Denise then launched Push in 2002, which was a fantastic free magazine in full-colour with a focus on womxn skateboarders, launched. The first edition was a supplement within International Longboarder magazine, featuring nine-year old Alexis Schempp on the cover, launching herself off the roof of a parked vehicle.  

Push offered well-written articles, as well as mock horoscopes, and hilarious jabs at the mainstream skate industry and dudes, both the pro skaters and those who submitted editorial “feedback.” For example, in the 6-page coverage of Slam City Jam 2002 by Rhianon Bader, the “boyzz” are offered a tiny blurb. “The boy skateboarders had a great showing this year, with Rodil Junior beating all the other boy skateboarders with his good skateboard tricks…” haha! There’s a wee photo of Eric Koston – inspired to try a flip trick after witnessing Lauren Perkins compete.

Cover photos by: Bryce Kanights & Patty Segovia

The magazine folded after four issues, but it made an impact, introducing readers to the latest ripping skaters and legends like Peggy Oki. Push provided in-depth coverage of contest results, product reviews, and sponsor updates. Flipping through the pages you’ll see ads for Cherry Skateboards, Nikita clothing, Rookie skateboards, and features on Villa Villa Cola, the All-Girls Skate Jam, Gallaz Skate Jam, Slam City Jam, etc.

Williams also contributed an article for Concrete Wave magazine (Winter 2002) on the progress of womxn in skateboarding and coined the idea that we had created a “scene within a scene,” or “subculture within a subculture.” She explained how it was difficult to generalize the universal experience of a skateboarder, and the same goes for womxn, but “the truth remains, however, that the divisions are out there, whether they exist in your scene or not. And they’re discouraging girls who want to skate.”

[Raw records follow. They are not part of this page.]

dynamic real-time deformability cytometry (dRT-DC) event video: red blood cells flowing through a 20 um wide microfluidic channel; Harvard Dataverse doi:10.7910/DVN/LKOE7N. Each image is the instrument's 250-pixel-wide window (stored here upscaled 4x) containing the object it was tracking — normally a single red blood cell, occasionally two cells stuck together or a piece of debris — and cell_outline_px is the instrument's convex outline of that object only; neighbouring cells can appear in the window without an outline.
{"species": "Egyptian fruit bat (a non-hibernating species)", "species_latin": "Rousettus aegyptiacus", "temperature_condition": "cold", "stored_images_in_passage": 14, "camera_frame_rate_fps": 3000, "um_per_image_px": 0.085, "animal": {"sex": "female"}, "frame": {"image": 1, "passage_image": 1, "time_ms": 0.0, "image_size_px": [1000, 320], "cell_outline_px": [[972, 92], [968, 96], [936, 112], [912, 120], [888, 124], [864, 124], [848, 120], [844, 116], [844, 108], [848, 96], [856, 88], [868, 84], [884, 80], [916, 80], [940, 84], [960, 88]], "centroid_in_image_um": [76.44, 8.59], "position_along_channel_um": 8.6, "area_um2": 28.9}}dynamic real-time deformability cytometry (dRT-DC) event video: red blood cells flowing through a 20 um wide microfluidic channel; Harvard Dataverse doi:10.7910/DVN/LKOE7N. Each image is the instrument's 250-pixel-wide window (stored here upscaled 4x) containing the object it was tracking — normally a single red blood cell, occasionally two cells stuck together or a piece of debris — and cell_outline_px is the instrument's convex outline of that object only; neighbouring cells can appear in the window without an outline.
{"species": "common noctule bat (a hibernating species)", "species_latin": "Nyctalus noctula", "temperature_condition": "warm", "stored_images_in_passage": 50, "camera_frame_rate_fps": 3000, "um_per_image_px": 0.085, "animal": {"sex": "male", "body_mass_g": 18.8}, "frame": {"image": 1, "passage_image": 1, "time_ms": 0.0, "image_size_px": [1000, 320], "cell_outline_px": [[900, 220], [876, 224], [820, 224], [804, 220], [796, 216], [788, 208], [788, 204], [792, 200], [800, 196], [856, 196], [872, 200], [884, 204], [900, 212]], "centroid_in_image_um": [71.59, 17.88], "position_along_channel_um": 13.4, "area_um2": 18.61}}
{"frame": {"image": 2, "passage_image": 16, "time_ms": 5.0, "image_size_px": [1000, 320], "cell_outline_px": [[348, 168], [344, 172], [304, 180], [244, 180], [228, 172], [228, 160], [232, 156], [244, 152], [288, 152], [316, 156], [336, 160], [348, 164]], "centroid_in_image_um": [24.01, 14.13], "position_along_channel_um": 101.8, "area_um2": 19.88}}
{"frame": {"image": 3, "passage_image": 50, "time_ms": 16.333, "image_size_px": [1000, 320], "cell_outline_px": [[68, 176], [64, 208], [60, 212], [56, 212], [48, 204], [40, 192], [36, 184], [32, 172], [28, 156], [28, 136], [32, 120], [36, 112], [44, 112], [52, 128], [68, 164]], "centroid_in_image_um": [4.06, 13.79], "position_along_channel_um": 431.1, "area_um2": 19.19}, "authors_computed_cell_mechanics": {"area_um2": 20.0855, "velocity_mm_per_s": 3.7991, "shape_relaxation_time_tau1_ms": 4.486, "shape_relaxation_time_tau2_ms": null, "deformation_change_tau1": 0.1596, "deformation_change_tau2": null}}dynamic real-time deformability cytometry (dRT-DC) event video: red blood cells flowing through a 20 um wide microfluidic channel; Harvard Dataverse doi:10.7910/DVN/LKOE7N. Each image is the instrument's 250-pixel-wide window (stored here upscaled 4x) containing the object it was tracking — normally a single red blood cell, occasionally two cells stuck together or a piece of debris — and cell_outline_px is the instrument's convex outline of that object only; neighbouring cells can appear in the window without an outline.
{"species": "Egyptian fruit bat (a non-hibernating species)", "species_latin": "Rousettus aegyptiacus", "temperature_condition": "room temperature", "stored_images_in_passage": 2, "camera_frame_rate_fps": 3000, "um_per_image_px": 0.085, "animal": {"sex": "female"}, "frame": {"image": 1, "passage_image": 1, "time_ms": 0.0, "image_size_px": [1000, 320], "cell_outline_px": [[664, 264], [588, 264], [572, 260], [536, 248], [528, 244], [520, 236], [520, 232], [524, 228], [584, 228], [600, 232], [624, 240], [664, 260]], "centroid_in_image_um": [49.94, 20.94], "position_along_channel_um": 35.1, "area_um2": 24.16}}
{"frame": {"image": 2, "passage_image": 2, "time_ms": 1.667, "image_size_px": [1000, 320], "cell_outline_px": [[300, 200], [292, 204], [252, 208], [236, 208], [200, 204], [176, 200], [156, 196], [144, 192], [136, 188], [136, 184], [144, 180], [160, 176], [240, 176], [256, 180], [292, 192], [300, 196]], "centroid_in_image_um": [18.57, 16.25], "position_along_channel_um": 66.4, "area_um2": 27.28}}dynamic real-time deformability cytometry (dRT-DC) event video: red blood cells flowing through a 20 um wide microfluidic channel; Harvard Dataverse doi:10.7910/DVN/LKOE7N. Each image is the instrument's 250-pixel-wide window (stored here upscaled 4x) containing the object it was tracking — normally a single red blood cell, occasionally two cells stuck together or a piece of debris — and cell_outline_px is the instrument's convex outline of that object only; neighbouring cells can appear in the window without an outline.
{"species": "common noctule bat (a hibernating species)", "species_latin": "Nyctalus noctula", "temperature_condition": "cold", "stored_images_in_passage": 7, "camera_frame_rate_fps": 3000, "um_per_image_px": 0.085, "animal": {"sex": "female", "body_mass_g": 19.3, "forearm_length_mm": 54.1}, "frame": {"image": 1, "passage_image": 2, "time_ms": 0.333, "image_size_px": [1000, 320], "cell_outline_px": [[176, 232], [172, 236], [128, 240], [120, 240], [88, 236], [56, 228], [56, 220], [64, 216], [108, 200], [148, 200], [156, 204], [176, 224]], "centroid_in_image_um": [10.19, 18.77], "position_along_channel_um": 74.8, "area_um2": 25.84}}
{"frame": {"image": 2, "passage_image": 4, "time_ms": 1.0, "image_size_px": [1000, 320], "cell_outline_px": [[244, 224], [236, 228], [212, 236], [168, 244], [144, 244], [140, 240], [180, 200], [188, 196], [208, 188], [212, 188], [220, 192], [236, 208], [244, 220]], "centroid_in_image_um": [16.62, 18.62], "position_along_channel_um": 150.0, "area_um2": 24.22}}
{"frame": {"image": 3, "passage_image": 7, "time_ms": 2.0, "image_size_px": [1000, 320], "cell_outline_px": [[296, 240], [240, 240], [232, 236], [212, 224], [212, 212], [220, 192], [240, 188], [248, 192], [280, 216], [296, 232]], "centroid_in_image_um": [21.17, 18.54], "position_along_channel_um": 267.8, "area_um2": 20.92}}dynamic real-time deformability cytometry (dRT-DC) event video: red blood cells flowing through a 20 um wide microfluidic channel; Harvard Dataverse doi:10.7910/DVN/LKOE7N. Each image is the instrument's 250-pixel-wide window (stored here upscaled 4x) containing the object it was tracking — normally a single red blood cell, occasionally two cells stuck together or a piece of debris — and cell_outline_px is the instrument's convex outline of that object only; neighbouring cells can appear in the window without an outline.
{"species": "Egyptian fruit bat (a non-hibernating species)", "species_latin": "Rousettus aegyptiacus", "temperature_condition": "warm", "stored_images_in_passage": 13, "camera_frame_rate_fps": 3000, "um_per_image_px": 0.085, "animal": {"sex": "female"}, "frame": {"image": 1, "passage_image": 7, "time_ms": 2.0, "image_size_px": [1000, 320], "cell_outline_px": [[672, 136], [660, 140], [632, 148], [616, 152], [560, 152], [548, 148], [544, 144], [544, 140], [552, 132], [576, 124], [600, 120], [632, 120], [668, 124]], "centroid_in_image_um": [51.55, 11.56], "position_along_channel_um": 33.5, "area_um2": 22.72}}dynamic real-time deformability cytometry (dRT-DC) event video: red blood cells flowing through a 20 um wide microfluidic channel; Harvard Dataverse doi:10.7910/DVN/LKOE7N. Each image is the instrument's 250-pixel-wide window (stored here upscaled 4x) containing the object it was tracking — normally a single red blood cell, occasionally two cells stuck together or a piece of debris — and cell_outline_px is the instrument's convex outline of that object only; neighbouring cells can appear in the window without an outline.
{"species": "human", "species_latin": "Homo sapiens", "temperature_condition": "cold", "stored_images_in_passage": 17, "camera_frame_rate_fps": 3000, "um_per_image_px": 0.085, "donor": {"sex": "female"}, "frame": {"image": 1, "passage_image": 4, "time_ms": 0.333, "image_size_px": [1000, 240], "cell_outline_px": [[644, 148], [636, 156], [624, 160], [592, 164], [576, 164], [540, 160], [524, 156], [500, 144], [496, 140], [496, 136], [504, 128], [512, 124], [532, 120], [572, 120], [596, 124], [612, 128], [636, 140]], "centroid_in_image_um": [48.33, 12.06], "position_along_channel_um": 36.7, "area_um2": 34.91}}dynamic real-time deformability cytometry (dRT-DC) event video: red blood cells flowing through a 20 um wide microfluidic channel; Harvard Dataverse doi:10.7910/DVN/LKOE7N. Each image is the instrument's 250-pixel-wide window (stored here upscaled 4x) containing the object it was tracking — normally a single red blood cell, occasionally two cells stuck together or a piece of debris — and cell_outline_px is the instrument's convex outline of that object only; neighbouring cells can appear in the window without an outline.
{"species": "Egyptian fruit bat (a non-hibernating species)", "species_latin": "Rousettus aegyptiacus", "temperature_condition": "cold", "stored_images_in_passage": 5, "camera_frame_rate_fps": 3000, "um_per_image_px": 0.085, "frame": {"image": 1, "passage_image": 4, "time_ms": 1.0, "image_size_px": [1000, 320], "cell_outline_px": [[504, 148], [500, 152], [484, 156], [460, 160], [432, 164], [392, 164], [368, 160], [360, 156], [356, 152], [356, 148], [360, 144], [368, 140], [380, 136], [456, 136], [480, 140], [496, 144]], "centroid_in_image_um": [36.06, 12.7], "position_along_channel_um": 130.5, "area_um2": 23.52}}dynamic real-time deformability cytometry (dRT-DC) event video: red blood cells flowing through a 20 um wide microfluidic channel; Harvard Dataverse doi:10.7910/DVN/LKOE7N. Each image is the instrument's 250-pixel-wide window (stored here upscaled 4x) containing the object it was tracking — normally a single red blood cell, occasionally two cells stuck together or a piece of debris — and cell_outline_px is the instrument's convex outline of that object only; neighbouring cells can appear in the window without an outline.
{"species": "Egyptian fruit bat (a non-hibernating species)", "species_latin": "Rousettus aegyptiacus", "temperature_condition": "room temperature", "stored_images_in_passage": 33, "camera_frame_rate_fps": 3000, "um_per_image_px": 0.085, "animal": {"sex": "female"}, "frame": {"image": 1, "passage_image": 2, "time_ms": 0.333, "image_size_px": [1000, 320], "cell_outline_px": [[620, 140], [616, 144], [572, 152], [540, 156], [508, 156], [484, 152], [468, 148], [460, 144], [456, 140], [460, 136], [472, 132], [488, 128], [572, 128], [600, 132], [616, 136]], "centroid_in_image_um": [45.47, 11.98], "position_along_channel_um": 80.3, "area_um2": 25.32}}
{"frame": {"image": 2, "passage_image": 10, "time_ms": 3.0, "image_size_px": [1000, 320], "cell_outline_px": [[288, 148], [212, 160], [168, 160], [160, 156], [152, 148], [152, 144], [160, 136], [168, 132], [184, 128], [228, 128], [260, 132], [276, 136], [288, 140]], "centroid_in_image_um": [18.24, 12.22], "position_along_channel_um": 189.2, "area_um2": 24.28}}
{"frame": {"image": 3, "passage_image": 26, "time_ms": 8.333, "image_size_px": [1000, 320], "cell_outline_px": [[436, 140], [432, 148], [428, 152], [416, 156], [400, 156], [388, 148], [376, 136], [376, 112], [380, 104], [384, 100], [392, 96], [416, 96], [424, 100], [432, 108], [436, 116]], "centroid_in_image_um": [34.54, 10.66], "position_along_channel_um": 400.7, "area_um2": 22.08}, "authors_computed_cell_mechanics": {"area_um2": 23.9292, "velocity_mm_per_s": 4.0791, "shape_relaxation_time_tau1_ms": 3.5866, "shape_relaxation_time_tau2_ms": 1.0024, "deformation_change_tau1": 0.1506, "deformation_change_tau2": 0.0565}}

Williams’ contributions meant so much to my friends and I. In my thesis paper, I explained: “I was skating at Jarry in Montréal with five other girls when the [Push] Spring 2003 edition was distributed to us by a friend. We pored over the 32 pages, discussing the interviews, product reviews, letters, mock horoscopes, and photos, and were inspired by what we saw because finally this was a magazine just for us that was not tainted by an outsiders’ conventional view of what it means to be ‘extreme’ and feminine.”